# Re-Tagging shirts-Want to hear what worked for you!



## comapony3 (May 19, 2010)

Hi guys! Newbie here (first time posting!) 

So I've been trying to read up in the forum about de-tagging and re-tagging shirts with my own label. It's been super helpful reading what everyone has to say-thanks! I have a few questions for you if you can help?

-I've talked to a few local screen printers to see if they will offer the service of re-tagging shirts that have already printed, but they have all said they'll only do it if they print the shirts. Is this the case with most places? Anyone know of a company that will re-tag even if they haven't printed the shirts? I'm in the Detroit area so if anyone knows of anything around there that would be awesome 

-What have you guys founds most successful? Having it done by seamstress/alteration businesses? I'm guessing it probably just takes a lot of calling around to find someone who will take on the job?

Thanks guys! I really appreciate any help or thoughts  Hope to get some feedback from you soon! Cheers!


----------



## splathead (Dec 4, 2005)

There are basically two ways to retag; screenprint the new label or have a label sewn in.

Your local screen printers should have no issue screen printing a label in for you. A job is a job. They may have an issue sewing in labels as there is not a lot of money in it. 

If you want to find someone to sew, try the alteration dept at your dry cleaners, sewing store bulletin boards, etc. 

In the future, there are shirt wholesalers who will sew them in for you when you buy shirts from them. TSC Apparel Collection is one.


----------



## Rodney (Nov 3, 2004)

> I've talked to a few local screen printers to see if they will offer the service of re-tagging shirts that have already printed, but they have all said they'll only do it if they print the shirts. Is this the case with most places?


Yes, that's generally the case. They don't really make much money (if any) on the relabeling, so they offer it as a benefit to using them for your screen printing needs.

As Joe said, there are blank t-shirt wholesalers that will do the relabeling at the same time you buy the blank t-shirts. TSCApparel.com is one, another is Sun-Apparel.com. You need to have a business and resale license to setup accounts with them though.

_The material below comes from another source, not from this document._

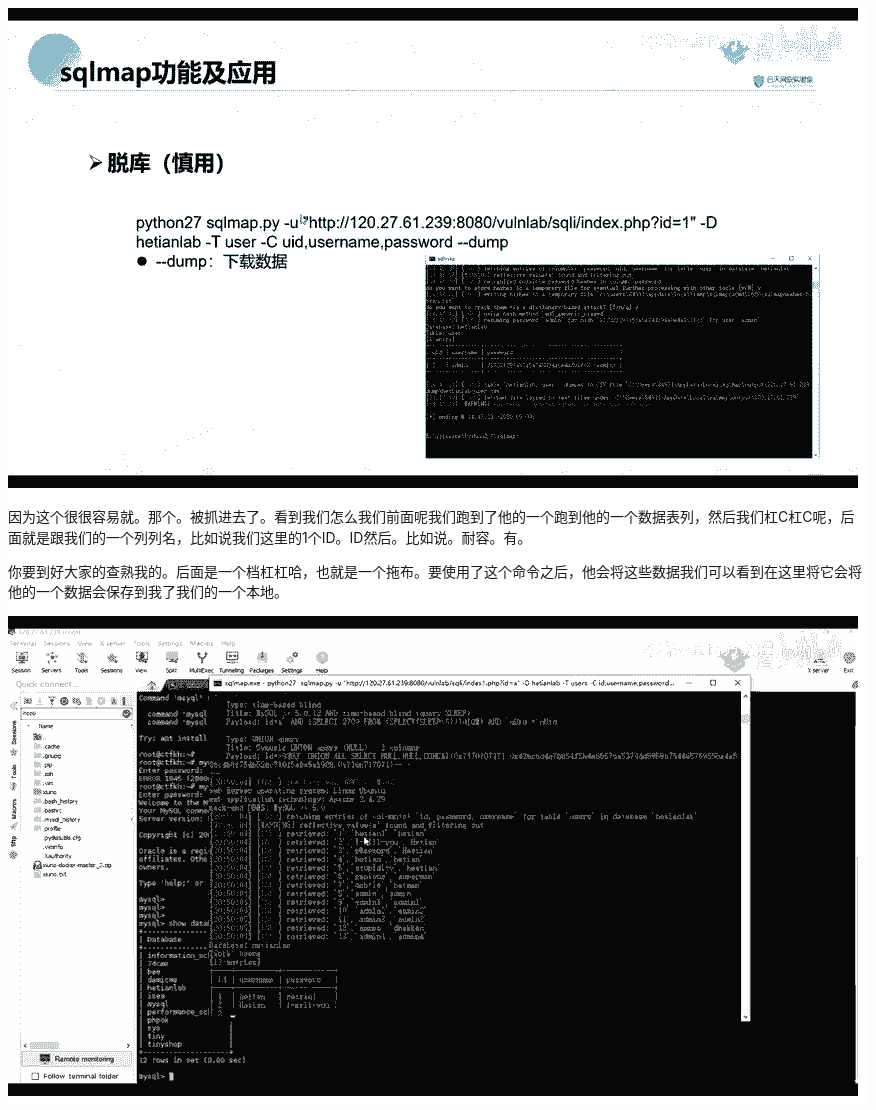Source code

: ![](img/5dd541679c1ce93d8d3c2e12e50eb2ca_52.png)

因为这个很很容易就。那个。被抓进去了。看到我们怎么我们前面呢我们跑到了他的一个跑到他的一个数据表列，然后我们杠C杠C呢，后面就是跟我们的一个列列名，比如说我们这里的1个ID。ID然后。比如说。耐容。有。

你要到好大家的查熟我的。后面是一个档杠杠哈，也就是一个拖布。要使用了这个命令之后，他会将这些数据我们可以看到在这里将它会将他的一个数据会保存到我了我们的一个本地。



![](img/5dd541679c1ce93d8d3c2e12e50eb2ca_54.png)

> -What have you guys founds most successful? Having it done by seamstress/alteration businesses? I'm guessing it probably just takes a lot of calling around to find someone who will take on the job


I just use a screen printer (or screen printers) that also do relabeling. It doesn't have to be someone super local. Lots of printers are online that do that service.


----------



## comapony3 (May 19, 2010)

Thanks a lot you guys! Really helpful-I really appreciate it


----------